Parliament has directed Government to terminate the coffee agreement it recently signed with Uganda Vinci Coffee Company Limited (UVCCL), a foreign company that was awarded exclusive rights to buy Uganda’s coffee.
This followed a report by Parliamentary Committee on Trade, Tourism and Industry that recommended cancellation of the agreement the government signed with Uganda Vinci Coffee Limited terminated in public interest.
The Committee on Trade, Tourism and Industry chaired by Mbarara City South MP, Mwine Mpaka described the agreement as illegal further noting that, “officials who committed the Government to such illegalities should be penalized as a deterrent mechanism to stop similar occurrences in future.”
“The Government is directed to terminate this agreement and report to Parliament, within 6 months from the date of adoption of this report. Upon termination, the Government should regularize its relationship with Uganda Vinci Coffee Company Limited through proper due diligence, due process and proper stakeholder consultation before any further business can proceed. Thus initiating fresh negotiations,” said Mpaka.
According to the report, UVCCL monopoly is a threat to the already existing 47 licensed processors of coffee with the possibilities of causing unemployment, loss of tax and in the worst case scenario, shut down of operations.
The Committee noted that whereas Government spent colossal sums of money to grade, fence, and backfill the land allocated to a tune of Sh7 billion and had relocated the power lines to the proposed factory site, UVCCL had not commenced nor undertaken any activity as envisaged in the agreement.
“Whereas Government spent colossal sums of money to grade, fence, backfill the land allocated tune of shs7 billion and had relocated the power lines over the proposed factory site, UVCCL had not commenced nor undertaken any activity as envisaged in the agreement.

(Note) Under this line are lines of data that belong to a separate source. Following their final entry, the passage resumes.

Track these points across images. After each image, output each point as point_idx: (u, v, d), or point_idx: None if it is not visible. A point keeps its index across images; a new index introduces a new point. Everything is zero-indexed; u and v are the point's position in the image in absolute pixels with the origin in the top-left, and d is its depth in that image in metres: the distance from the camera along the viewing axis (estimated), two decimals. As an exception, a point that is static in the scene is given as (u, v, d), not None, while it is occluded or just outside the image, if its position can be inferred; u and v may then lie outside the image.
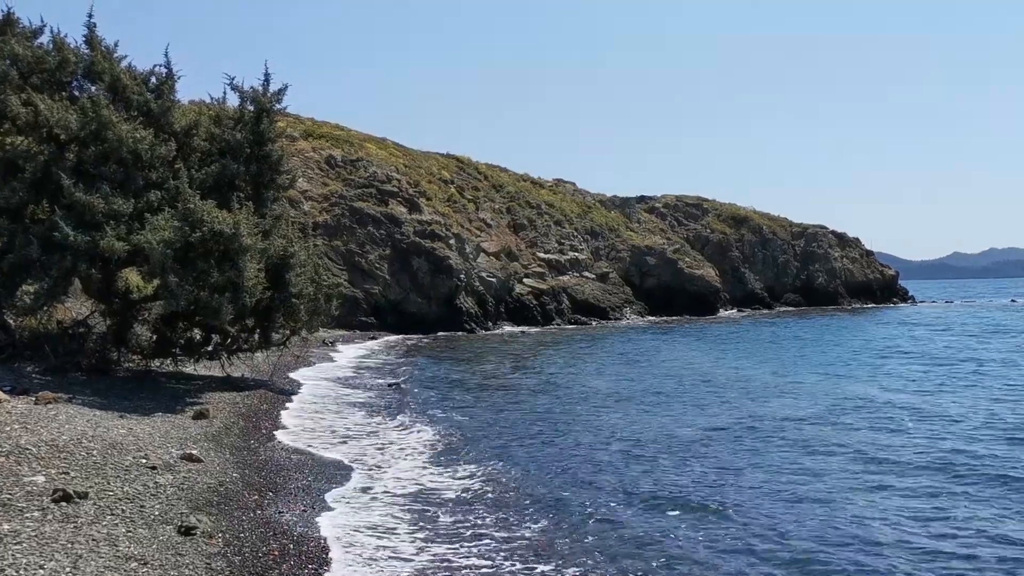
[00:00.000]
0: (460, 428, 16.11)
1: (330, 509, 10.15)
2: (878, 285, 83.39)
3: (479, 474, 12.36)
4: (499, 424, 16.70)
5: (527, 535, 9.52)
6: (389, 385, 22.37)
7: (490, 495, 11.18)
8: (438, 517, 10.14)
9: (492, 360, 30.24)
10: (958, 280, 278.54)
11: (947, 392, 21.10)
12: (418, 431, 15.74)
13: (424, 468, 12.68)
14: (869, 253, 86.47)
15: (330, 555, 8.44)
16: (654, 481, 12.05)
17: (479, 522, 9.94)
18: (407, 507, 10.52)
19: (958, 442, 14.62)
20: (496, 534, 9.51)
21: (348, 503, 10.52)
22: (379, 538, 9.22)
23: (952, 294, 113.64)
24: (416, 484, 11.69)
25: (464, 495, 11.17)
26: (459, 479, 12.04)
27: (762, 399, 20.17)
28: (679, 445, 14.55)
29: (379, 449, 13.97)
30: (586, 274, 57.89)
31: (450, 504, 10.71)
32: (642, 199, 76.18)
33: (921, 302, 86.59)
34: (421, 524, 9.81)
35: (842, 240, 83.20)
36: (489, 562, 8.58)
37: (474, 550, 8.94)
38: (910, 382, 23.23)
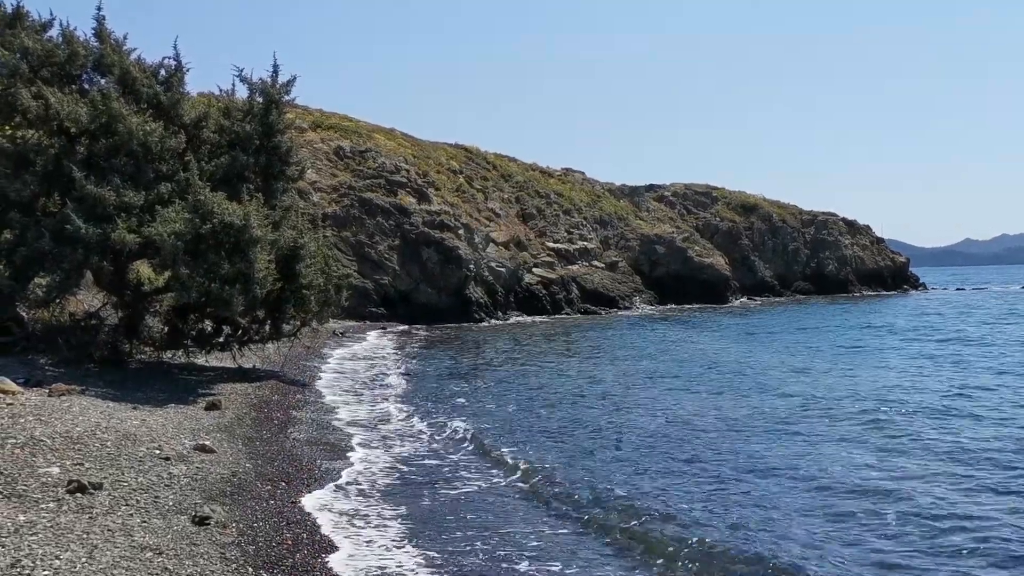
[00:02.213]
0: (472, 416, 16.14)
1: (343, 499, 10.21)
2: (889, 272, 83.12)
3: (491, 461, 12.40)
4: (512, 413, 16.73)
5: (545, 531, 9.55)
6: (400, 375, 22.44)
7: (505, 484, 11.22)
8: (451, 508, 10.18)
9: (503, 349, 30.27)
10: (969, 267, 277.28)
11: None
12: (430, 420, 15.79)
13: (438, 457, 12.72)
14: (880, 240, 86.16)
15: (341, 544, 8.50)
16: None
17: (491, 510, 9.97)
18: (420, 497, 10.57)
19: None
20: (509, 523, 9.55)
21: (361, 493, 10.57)
22: (390, 527, 9.27)
23: (962, 281, 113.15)
24: (428, 474, 11.74)
25: (480, 484, 11.21)
26: (472, 468, 12.07)
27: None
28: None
29: (390, 438, 14.03)
30: (595, 263, 57.84)
31: (464, 495, 10.74)
32: (651, 188, 76.00)
33: (932, 288, 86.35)
34: (433, 513, 9.86)
35: (852, 227, 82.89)
36: (501, 553, 8.62)
37: (488, 540, 8.98)
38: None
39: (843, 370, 23.32)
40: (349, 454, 12.67)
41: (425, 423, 15.59)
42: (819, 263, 76.80)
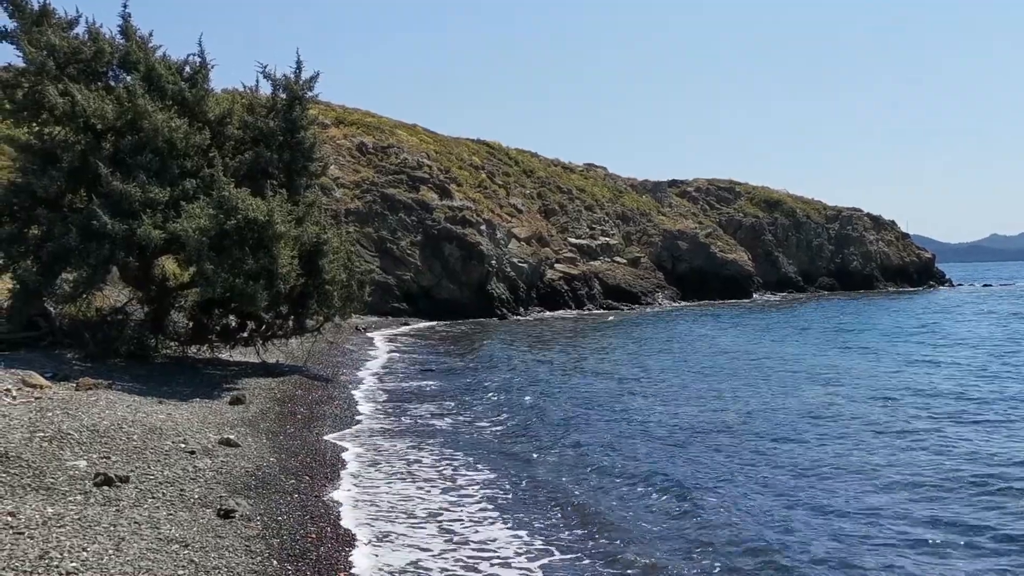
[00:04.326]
0: (494, 414, 16.15)
1: (365, 494, 10.24)
2: (915, 268, 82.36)
3: (515, 468, 12.37)
4: (540, 409, 16.71)
5: (560, 539, 9.55)
6: (422, 369, 22.49)
7: (535, 491, 11.19)
8: (471, 508, 10.19)
9: (527, 345, 30.25)
10: (996, 263, 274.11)
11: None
12: (450, 415, 15.81)
13: (456, 456, 12.72)
14: (905, 236, 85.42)
15: (364, 538, 8.53)
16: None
17: (517, 521, 9.96)
18: (441, 494, 10.59)
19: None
20: (536, 526, 9.55)
21: (383, 488, 10.60)
22: (411, 524, 9.29)
23: (989, 277, 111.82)
24: (449, 471, 11.75)
25: (504, 487, 11.21)
26: (494, 472, 12.06)
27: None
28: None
29: (409, 433, 14.05)
30: (617, 259, 57.69)
31: (485, 497, 10.75)
32: (674, 183, 75.73)
33: (959, 284, 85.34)
34: (453, 511, 9.88)
35: (877, 223, 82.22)
36: (521, 560, 8.62)
37: (505, 547, 8.99)
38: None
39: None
40: (371, 449, 12.71)
41: (448, 419, 15.61)
42: (843, 259, 76.22)
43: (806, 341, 31.23)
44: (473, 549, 8.53)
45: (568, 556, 8.37)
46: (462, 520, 9.44)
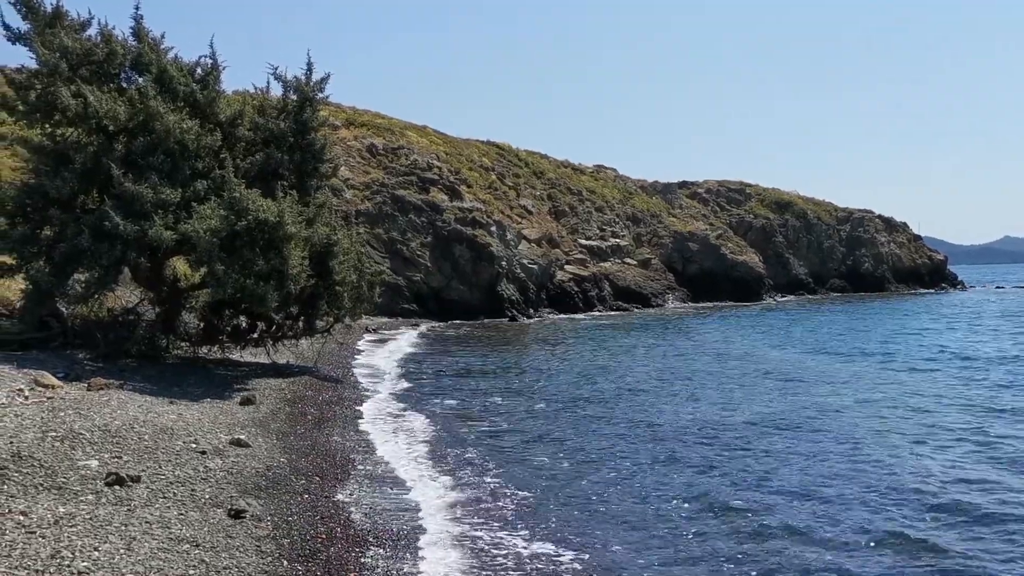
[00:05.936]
0: (500, 419, 16.13)
1: (374, 494, 10.25)
2: (926, 270, 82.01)
3: (532, 474, 12.37)
4: (544, 413, 16.70)
5: (566, 552, 9.53)
6: (431, 372, 22.48)
7: (538, 495, 11.19)
8: (482, 517, 10.18)
9: (536, 348, 30.23)
10: (1010, 265, 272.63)
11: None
12: (457, 417, 15.80)
13: (468, 460, 12.72)
14: (917, 238, 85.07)
15: (372, 540, 8.53)
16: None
17: (528, 522, 9.96)
18: (451, 496, 10.58)
19: None
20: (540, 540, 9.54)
21: (393, 488, 10.61)
22: (419, 522, 9.29)
23: (1000, 279, 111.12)
24: (454, 464, 11.75)
25: (523, 492, 11.20)
26: (502, 479, 12.05)
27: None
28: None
29: (421, 431, 14.05)
30: (628, 260, 57.60)
31: (498, 506, 10.74)
32: (684, 184, 75.58)
33: (971, 287, 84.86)
34: (465, 516, 9.87)
35: (889, 225, 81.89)
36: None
37: (513, 551, 8.98)
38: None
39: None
40: (382, 448, 12.72)
41: (457, 420, 15.60)
42: (855, 261, 75.94)
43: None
44: (487, 553, 8.53)
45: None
46: (476, 523, 9.43)
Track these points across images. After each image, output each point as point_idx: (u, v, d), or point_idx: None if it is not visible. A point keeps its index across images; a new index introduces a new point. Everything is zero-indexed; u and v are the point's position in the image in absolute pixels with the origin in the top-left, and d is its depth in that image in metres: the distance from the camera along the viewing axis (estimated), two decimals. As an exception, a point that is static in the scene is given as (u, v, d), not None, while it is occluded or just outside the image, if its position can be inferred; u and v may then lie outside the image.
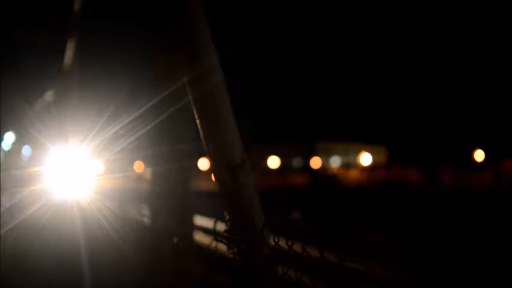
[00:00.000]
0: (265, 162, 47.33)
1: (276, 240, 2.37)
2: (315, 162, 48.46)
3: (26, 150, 14.84)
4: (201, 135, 2.58)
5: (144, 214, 4.78)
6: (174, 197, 3.76)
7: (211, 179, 2.61)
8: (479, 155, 37.83)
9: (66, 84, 10.44)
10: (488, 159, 35.68)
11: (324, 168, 48.19)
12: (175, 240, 3.45)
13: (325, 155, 50.05)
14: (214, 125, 2.53)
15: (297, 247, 2.31)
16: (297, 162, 50.50)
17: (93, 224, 5.40)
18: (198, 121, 2.57)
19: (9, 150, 13.77)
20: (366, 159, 48.99)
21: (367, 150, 50.02)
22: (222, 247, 2.67)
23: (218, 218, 2.66)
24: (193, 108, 2.57)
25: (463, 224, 13.46)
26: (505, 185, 26.57)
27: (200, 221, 4.23)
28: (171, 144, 3.78)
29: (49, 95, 11.43)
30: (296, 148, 49.10)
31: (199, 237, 3.75)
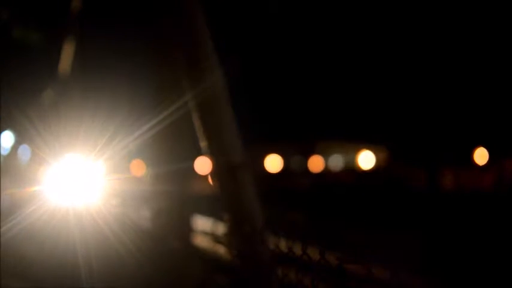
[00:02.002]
0: (266, 162, 47.18)
1: (276, 241, 2.35)
2: (316, 162, 48.43)
3: (25, 152, 14.81)
4: (202, 136, 2.57)
5: (143, 216, 4.77)
6: (173, 198, 3.75)
7: (211, 181, 2.60)
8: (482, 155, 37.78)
9: (67, 85, 10.45)
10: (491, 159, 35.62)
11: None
12: (174, 242, 3.43)
13: (326, 154, 50.07)
14: (214, 127, 2.52)
15: (297, 248, 2.28)
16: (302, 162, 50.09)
17: (94, 230, 5.33)
18: (198, 122, 2.56)
19: (7, 152, 13.75)
20: (366, 158, 48.98)
21: (367, 150, 49.98)
22: (222, 249, 2.66)
23: (217, 219, 2.64)
24: (194, 109, 2.56)
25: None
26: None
27: (199, 222, 4.21)
28: (172, 147, 3.78)
29: (49, 95, 11.44)
30: (297, 147, 49.11)
31: (199, 239, 3.72)
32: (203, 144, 2.57)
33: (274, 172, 45.89)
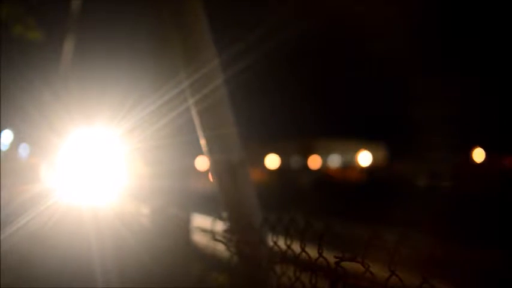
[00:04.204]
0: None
1: (275, 239, 2.36)
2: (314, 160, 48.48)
3: (25, 150, 14.75)
4: (201, 135, 2.58)
5: (143, 213, 4.76)
6: (173, 195, 3.76)
7: (211, 178, 2.61)
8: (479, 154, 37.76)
9: (67, 81, 10.43)
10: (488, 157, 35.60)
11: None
12: (173, 239, 3.44)
13: (325, 153, 50.11)
14: (214, 125, 2.53)
15: (296, 246, 2.29)
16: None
17: (97, 225, 5.16)
18: (198, 122, 2.58)
19: (7, 149, 13.70)
20: (365, 157, 49.04)
21: (366, 148, 50.10)
22: (221, 246, 2.67)
23: (217, 217, 2.65)
24: (194, 109, 2.58)
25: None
26: None
27: (198, 220, 4.21)
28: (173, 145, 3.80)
29: (50, 91, 11.38)
30: (295, 146, 49.10)
31: (197, 236, 3.73)
32: (203, 142, 2.59)
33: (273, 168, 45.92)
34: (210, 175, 2.58)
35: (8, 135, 13.57)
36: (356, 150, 50.48)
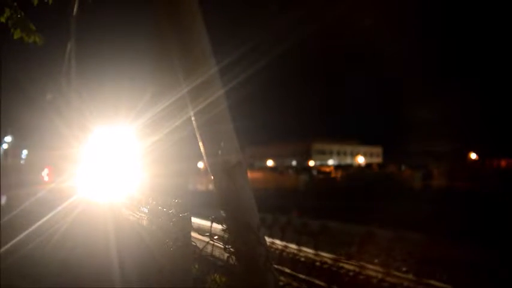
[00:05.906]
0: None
1: (272, 239, 2.39)
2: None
3: (27, 147, 14.67)
4: (199, 136, 2.61)
5: (140, 213, 4.76)
6: (172, 195, 3.78)
7: (210, 180, 2.63)
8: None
9: (67, 86, 10.42)
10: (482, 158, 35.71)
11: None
12: (171, 240, 3.46)
13: (322, 156, 50.13)
14: (212, 127, 2.56)
15: (293, 246, 2.33)
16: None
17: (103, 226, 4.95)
18: (196, 124, 2.60)
19: (7, 149, 13.65)
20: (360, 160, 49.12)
21: (363, 150, 50.17)
22: (219, 246, 2.69)
23: (215, 218, 2.67)
24: (193, 112, 2.60)
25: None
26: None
27: (197, 221, 4.22)
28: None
29: (50, 97, 11.34)
30: (293, 149, 49.10)
31: (196, 238, 3.75)
32: (202, 145, 2.61)
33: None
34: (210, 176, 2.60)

The only structure on sight was an askari house made of iron sheets,” said Mpaka.
According to Mpaka, the committee observed that clause 4.2 creates a monopoly in favour of UVCCL to the purchase of superior quality coffee beans from Uganda by restricting gov’t from registering any contract or acknowledging any arrangement for the export of coffee beans.
“This means that no export of super quality coffee beans shall be allowed by Government until the quantity required by UVCCL is attained. Further still, a monopoly is created in favour of UVCCL since it controls the prices it pays for the coffee beans supplied to it,” he noted.
The committee also found that the grant of the tax waiver to UVCCL under the Income Tax Act was irregular and illegal since the provision of the law under which the waiver was granted did not apply to UVCCL at the time of grant.
After finding the massive tax waiver, the committee later interacted with the ministry of finance, Attorney General and Solicitor General who opined that all the tax incentives granted to UVCCL are provided for under various tax laws and are therefore lawful.
However, other stakeholders, including the Uganda Law Society opined that the incentives are irregular and illegal since they contravene various laws applicable in Uganda.
Mpaka also disclosed that even the signing of the agreement is questionable since UVCCL did not sign.
“The failure to sign the agreement by UVCCL brings into doubt the legality of the agreement since a party to the agreement did not append a signature. It is a known legal principle that a person who does not append a signature on a document is not bound by it. This seems to have been deliberate attempt to frustrate any possibility of terminating the agreement by either party,” he disclosed.
He further noted that the livelihoods of farmers and all persons engaged in the coffee value chain are likely to be affected due to the fact that the coffee requirements of the agreement represent approximately 15% of the total coffee production and 100% of the premium coffee beans.
The Committee concluded that Attorney General Kiryowa Kiwanuka failed to carry out an appropriate legal due diligence in the exercise of his statutory functions under article 119 (4) (b) of the Constitution to draw, peruse through and approve the agreement.
Nandala Nathana Mafabi the Budadiri West County MP noted that coffee is the leading foreign exchange earner and giving monopoly to a foreign company means sending all the forex benefits to that country.
“Such agreements are very dangerous. If you were given a license in 2014 and up to now you have not constructed a coffee factory, then you do not know what coffee is. Tomorrow, we shall deliver 600 packets of roasted coffee to confirm that if you empower locals, they have capacity,” said Mafabi.
While responding to the report, Muwanga Kivumbi the Shadow Minister of Finance expressed his dissatisfaction about the investors that are allowed in the country.
“We need to define who an investor is in this country. Somebody comes here with nothing, we give you land, water, tax holidays, free electricity, contingency liability to go and borrow. Is Uganda the investor or those people?” he wondered.
“Who is this investor, we have been told she has gone to Sango bay, the same woman is in Lubowa and we have been told the same person is in roads. What is so special about this person?” Muwanga continued.
Parliament adopted the Trade Committee report on the coffee agreement with all the amendments proposed by the MPs.